Zulip Chat Archive
Stream: maths
Topic: Algebraic tricategories in Lean
Fernando Chu (Dec 30 2025 at 23:57):
Just wondering out loud, how could one formalize tricategories a la Gurski in Lean in a way that is manageable and potentially useful? The Bicategory approach is extending CategoryStruct and then deciding on a simp normal form for 2-cells; are there other alternatives?
Robin Carlier (Dec 31 2025 at 09:45):
My gut feeling is that yes, for tricategories the "same approach" as bicategories (a CategoryStruct on top of which a Bicategory instance is added on the quiver homs) would work. However, as 2-cells would be objects of a category (as 1-cells in a bicategory), trying to rely on simp will run into the usual problems (rewriting in 2-cells will lead to bad typing whenever there are 3-cells lying around).
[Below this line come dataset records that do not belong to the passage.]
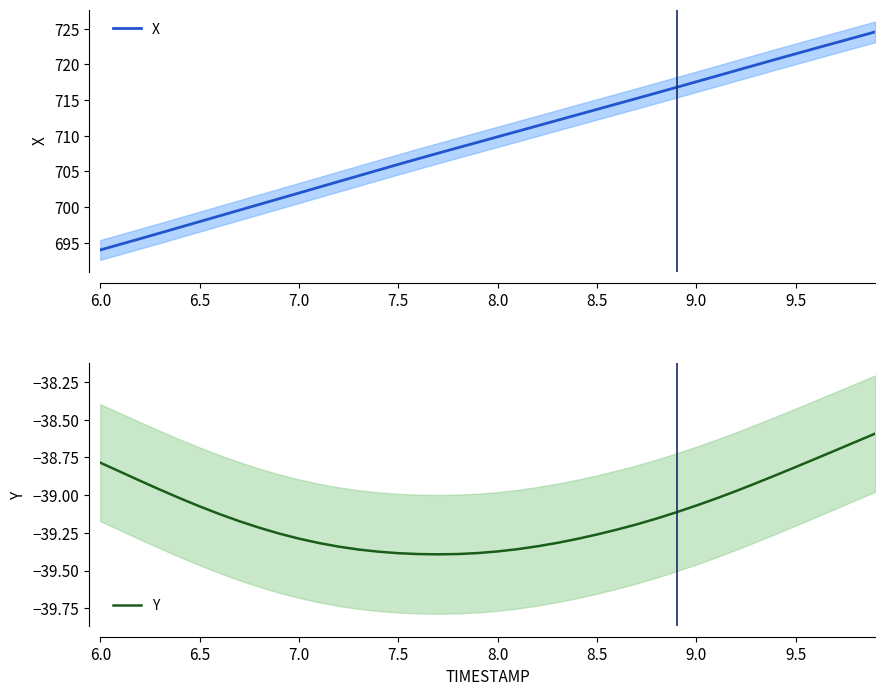

Is it true that Y equals -8.2 at 32?

False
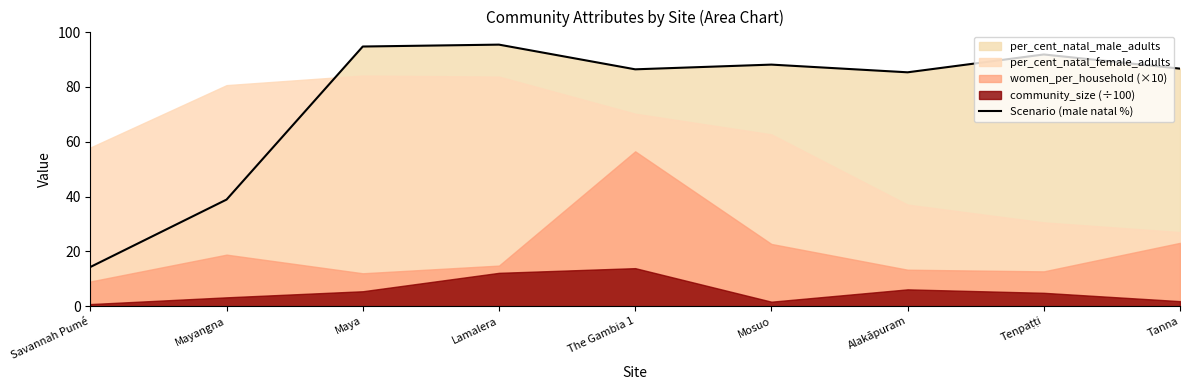

What is the ratio of the value at Savannah Pumé to the value at Mosuo?

0.2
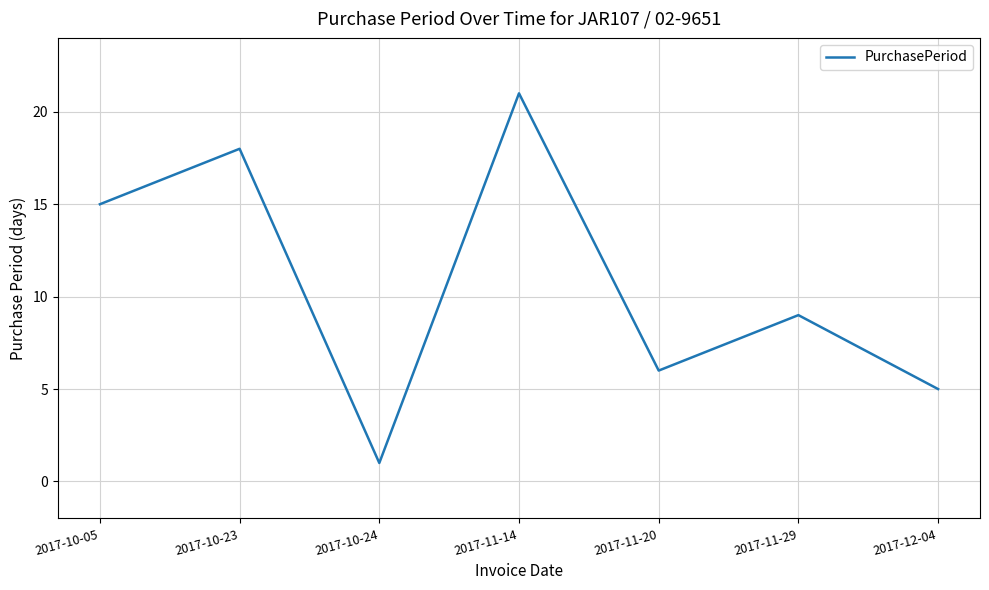

Count the number of categories in the chart.

7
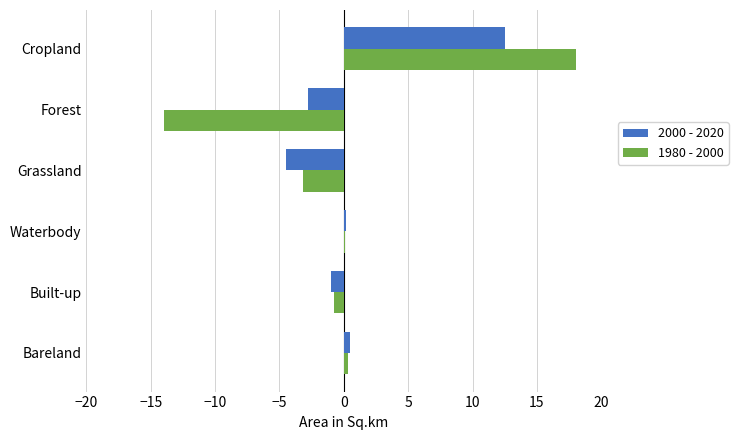

How many data points does each series have?

6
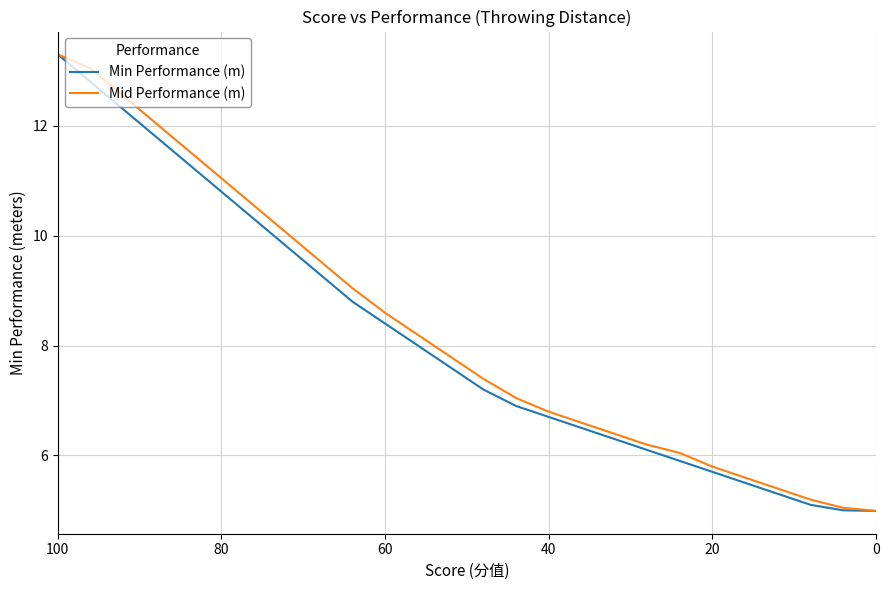

True or false: Mid Performance (m) has a value of 2.5 at 18.

False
As for making it "potentially useful", as for categories and bicategories, we can’t define tricategorical concepts in bicategories as the corresponding concept in the tricategory of bicategories, this would not have enough universe polymorphism (think e.g how equivalences of categories are defined in mathlib: it is not defined as an equivalence in the bicategory of categories). IMO what would be more useful (at least, for mathlib as it is now) would be to define the tricategorical concepts that we are missing on bicategories (bi-equivalences, bi-adjunctions, monoidal/braided/sylleptic/symmetric monoidal bicategories...) first before trying to have a formal theory and definition of tricategories.
Robin Carlier (Dec 31 2025 at 10:17):
(note that for bi-equivalences in bicategories, I think @Judah Towery is already working on them)
Fernando Chu (Dec 31 2025 at 16:31):
Robin Carlier said:
...this would not have enough universe polymorphism
I had not realized about this problem. That is quite unfortunate. Thanks for the insights!
Last updated: Feb 28 2026 at 14:05 UTC